A new Chinese study suggests the belief that boys are better than girls in science and math may be incorrect.
Paradoxically, researchers believe girls’ superior verbal skills explain the math advantage. The research is consistent with studies that have found greater arithmetic skills in girls.
“People have always thought that males’ advantage is in math and spatial skills, and girls’ advantage is in language,” said co-author Xinlin Zhou, Ph.D. “However, some parents and teachers in China say girls do arithmetic better than boys in primary school.”
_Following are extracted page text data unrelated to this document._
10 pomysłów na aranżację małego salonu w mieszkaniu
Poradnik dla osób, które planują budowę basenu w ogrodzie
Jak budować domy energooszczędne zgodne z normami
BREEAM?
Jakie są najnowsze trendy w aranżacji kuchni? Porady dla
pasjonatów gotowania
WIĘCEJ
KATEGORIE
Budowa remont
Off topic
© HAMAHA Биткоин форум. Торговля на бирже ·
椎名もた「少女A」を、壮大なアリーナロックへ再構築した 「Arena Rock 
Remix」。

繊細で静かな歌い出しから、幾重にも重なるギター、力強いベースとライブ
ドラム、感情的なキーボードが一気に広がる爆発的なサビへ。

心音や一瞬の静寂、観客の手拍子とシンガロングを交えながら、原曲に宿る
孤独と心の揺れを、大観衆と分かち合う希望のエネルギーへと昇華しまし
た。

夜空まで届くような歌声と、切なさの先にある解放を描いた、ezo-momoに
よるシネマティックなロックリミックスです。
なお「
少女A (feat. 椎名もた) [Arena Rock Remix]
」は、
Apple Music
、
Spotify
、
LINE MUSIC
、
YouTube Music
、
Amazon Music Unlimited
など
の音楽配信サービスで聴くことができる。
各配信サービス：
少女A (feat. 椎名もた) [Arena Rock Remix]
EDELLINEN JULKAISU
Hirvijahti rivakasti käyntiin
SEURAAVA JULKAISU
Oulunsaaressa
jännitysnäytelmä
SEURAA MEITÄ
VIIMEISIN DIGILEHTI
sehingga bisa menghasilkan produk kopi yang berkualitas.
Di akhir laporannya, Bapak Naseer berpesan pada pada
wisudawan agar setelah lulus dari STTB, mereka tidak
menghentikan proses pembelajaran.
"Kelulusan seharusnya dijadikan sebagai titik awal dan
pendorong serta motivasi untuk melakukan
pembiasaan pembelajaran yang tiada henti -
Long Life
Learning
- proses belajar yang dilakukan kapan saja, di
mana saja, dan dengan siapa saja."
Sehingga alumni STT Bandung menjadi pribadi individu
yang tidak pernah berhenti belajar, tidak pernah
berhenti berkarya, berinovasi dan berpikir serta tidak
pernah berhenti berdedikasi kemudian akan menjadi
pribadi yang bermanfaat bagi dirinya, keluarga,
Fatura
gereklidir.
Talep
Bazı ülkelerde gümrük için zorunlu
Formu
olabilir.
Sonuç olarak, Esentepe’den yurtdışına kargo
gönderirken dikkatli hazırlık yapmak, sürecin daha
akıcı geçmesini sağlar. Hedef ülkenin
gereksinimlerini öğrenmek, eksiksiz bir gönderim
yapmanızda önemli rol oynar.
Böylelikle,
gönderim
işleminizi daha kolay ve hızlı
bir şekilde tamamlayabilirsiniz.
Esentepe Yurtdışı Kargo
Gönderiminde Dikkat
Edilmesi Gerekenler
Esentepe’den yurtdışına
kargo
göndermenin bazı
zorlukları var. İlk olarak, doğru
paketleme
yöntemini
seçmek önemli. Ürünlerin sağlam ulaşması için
Zhou, an associate professor at the National Key Laboratory of Cognitive Neuroscience and Learning, Beijing Normal University, and his colleagues did a series of tests with children ages 8 to 11 at 12 primary schools in and around Beijing and discovered that girls outperformed boys in many math skills.
Researchers found that girls were better at multiple arithmetic tasks including simple subtraction and complex multiplication.
Girls also displayed better skills at numerosity comparison—making a quick estimate of which of two arrays had more dots in it. Girls outperformed boys at quickly recognizing the larger of two numbers and at completing a series of numbers (like “2 4 6 8”).
Boys performed better at mentally rotating three-dimensional images.
Girls were also better at judging whether two words rhymed, and Zhou and his colleagues think this is the key to their better math performance.
“Arithmetic and even advanced math needs verbal processing,” Zhou said. Counting is verbal; the multiplication table is memorized verbally, and when people are doing multiple-digit calculations, they hold the intermediate results in their memory as words.
“Better language skills could lead to more efficient verbal processing in arithmetic,” Zhou said.
Researchers believe the findings can be used to help teach math skills to girls and boys. Boys could use more help with verbal strategies for learning math terms, while girls might benefit from more practice with spatial skills.
Study findings are published in Psychological Science.